O presidente do Federal Reserve de Minneapolis, Neel Kashkari, indicou nesta sexta-feira, 26, a possibilidade de um novo ciclo de alta nos juros americanos ainda este ano. Segundo o dirigente, a persistência da inflação no setor de serviços, somada a choques geopolíticos e ao impacto da inteligência artificial, mantém o cenário desafiador para a convergência à meta de 2%.

Durante o Aspen Ideas Festival 2026, Kashkari reforçou que a economia americana demonstra uma resiliência inesperada, mas que a trajetória dos preços exige cautela. A posição do dirigente, que integra o comitê de política monetária, reflete uma preocupação crescente com fatores estruturais que transcendem a política fiscal tradicional.

A nova dinâmica da inflação estrutural

A análise de Kashkari sobre a inflação sugere uma mudança de paradigma na leitura do Federal Reserve. Historicamente, os choques de oferta eram vistos como eventos transitórios, como observado durante a pandemia de Covid-19 e o início do conflito na Ucrânia. Contudo, o dirigente aponta que a inflação atual possui raízes mais profundas, especialmente no setor de serviços, onde a rigidez dos preços tem se mostrado um obstáculo constante.

O ambiente geopolítico, marcado pelas incertezas no Oriente Médio e pelo cumprimento de acordos internacionais, atua como um complicador adicional. A leitura aqui é que o banco central americano enfrenta dificuldades para isolar choques exógenos, o que mantém a inflação sob pressão constante, independentemente das tentativas de ajuste via taxa de juros.

O papel da IA na política monetária

Um dos pontos mais notáveis na fala de Kashkari é a classificação da inteligência artificial como um fator inflacionário no curto prazo. Embora a tecnologia seja frequentemente associada ao aumento de produtividade, o dirigente argumenta que, nesta fase inicial de implementação, os investimentos massivos e a reconfiguração da oferta estão pressionando os custos de maneira inesperada.

Essa dinâmica desafia a visão otimista de que a tecnologia atua apenas como um vetor de deflação.
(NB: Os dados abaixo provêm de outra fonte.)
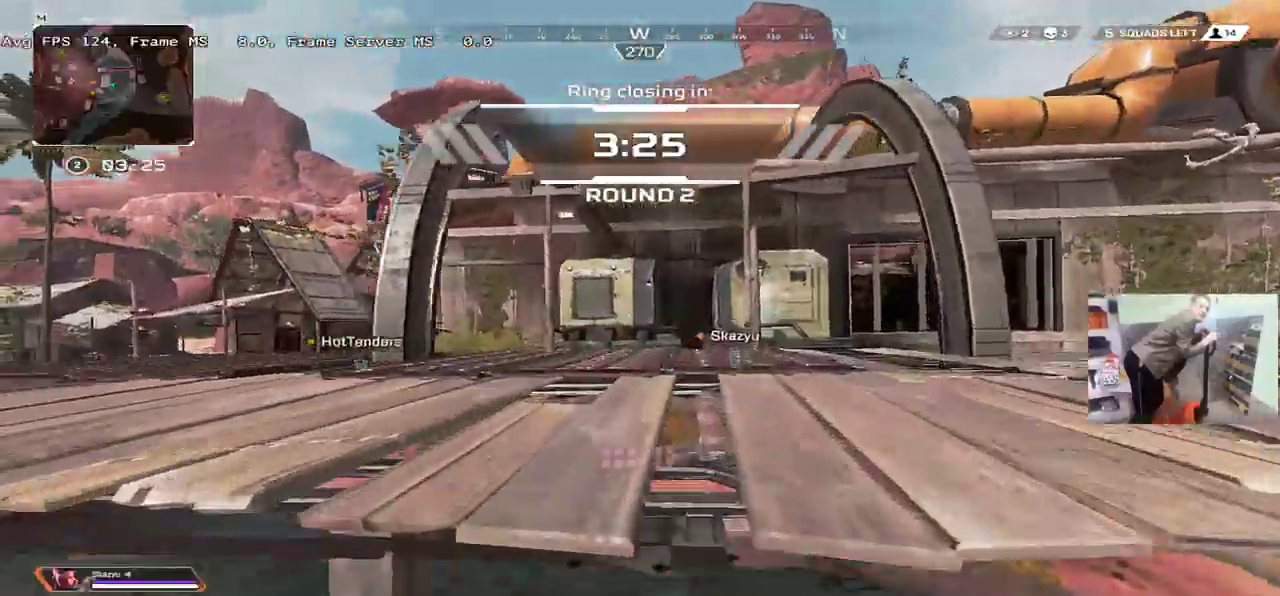
{"keys": ["w"], "mouse": [], "events": [[300, "mouse_right", "up"]]}
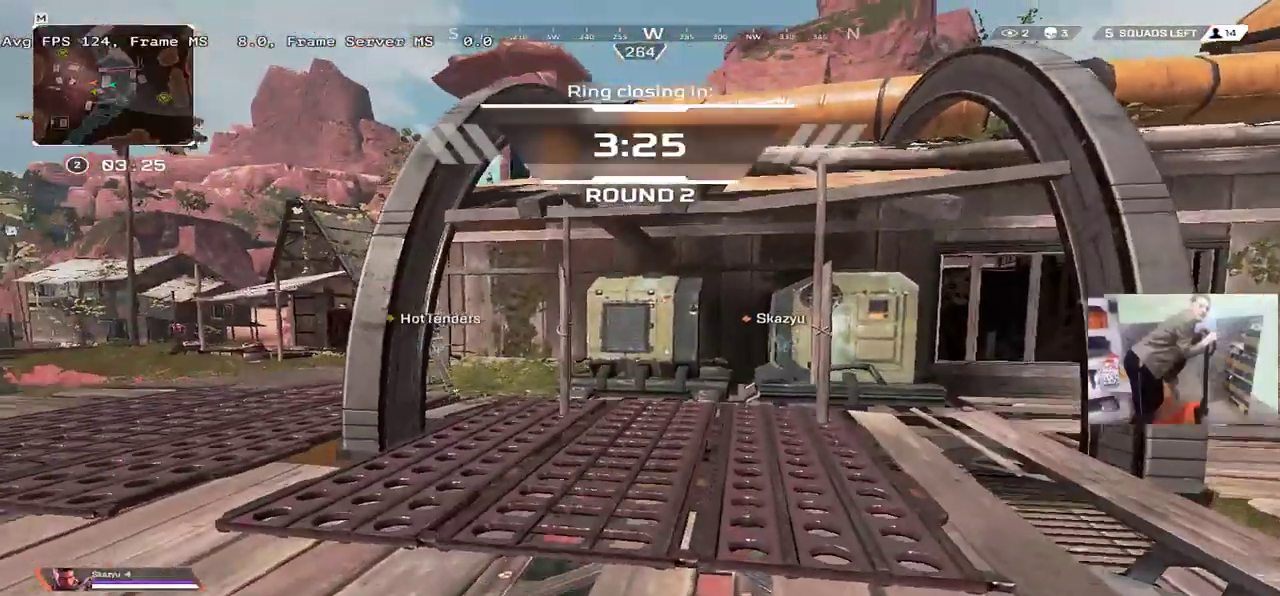
{"keys": ["w"], "mouse": [], "events": []}
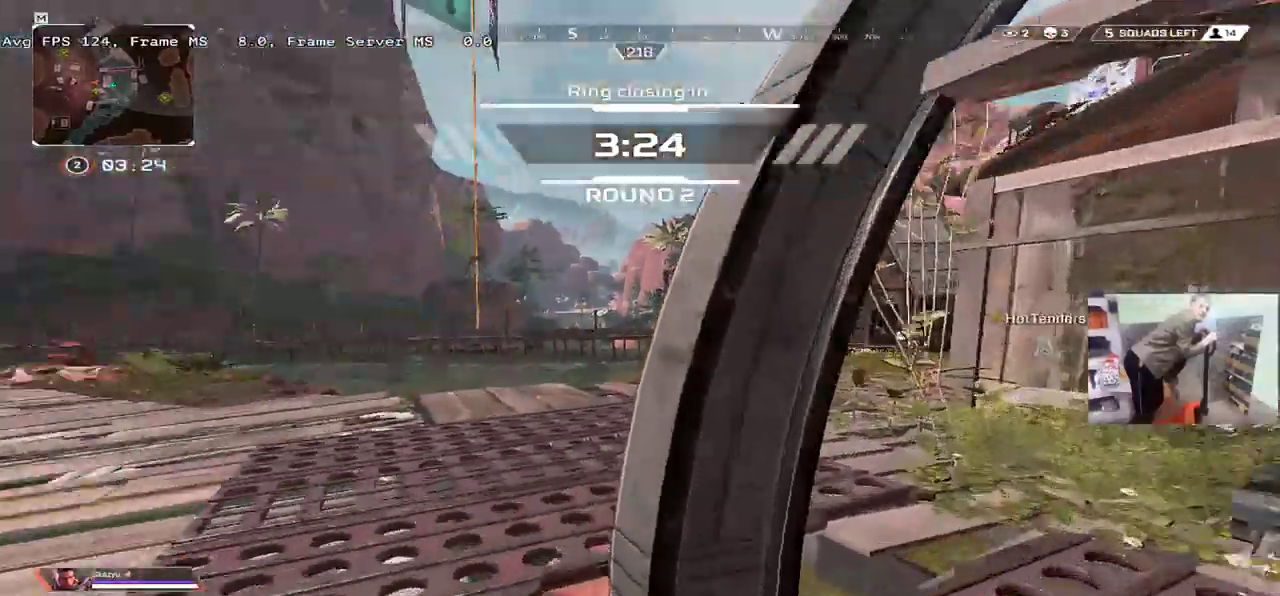
{"keys": ["w"], "mouse": [], "events": []}
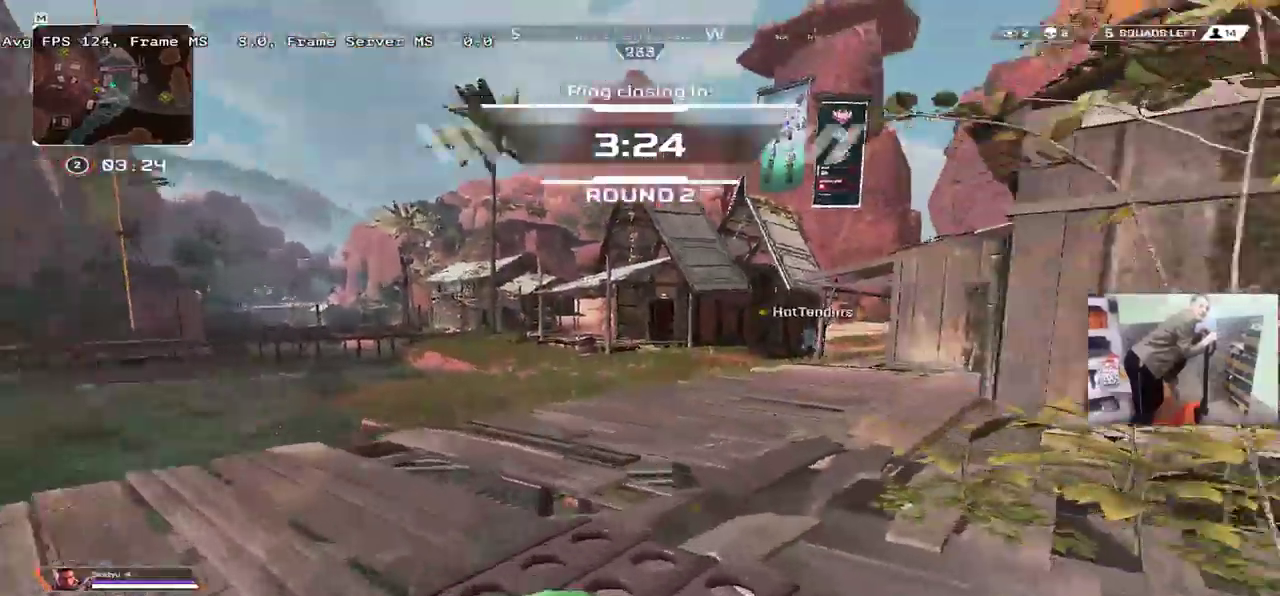
{"keys": ["ctrl", "w"], "mouse": [], "events": [[317, "ctrl", "down"]]}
O mecanismo em jogo sugere que a transição digital exige um capital intensivo que, ao circular na economia, acaba por elevar a demanda e, consequentemente, os preços. O mercado de trabalho, embora não esteja superaquecido, também é afetado por essa transição, exigindo que o Fed equilibre a estabilidade de preços sem comprometer o nível de emprego.

Implicações para a nova gestão

A transição na liderança do Federal Reserve, com a chegada de Kevin Warsh à presidência, adiciona uma camada de incerteza operacional. A retirada do 'forward guidance' — a comunicação antecipada sobre os próximos passos da política monetária — marca um retorno a uma postura mais reativa e dependente de dados em tempo real.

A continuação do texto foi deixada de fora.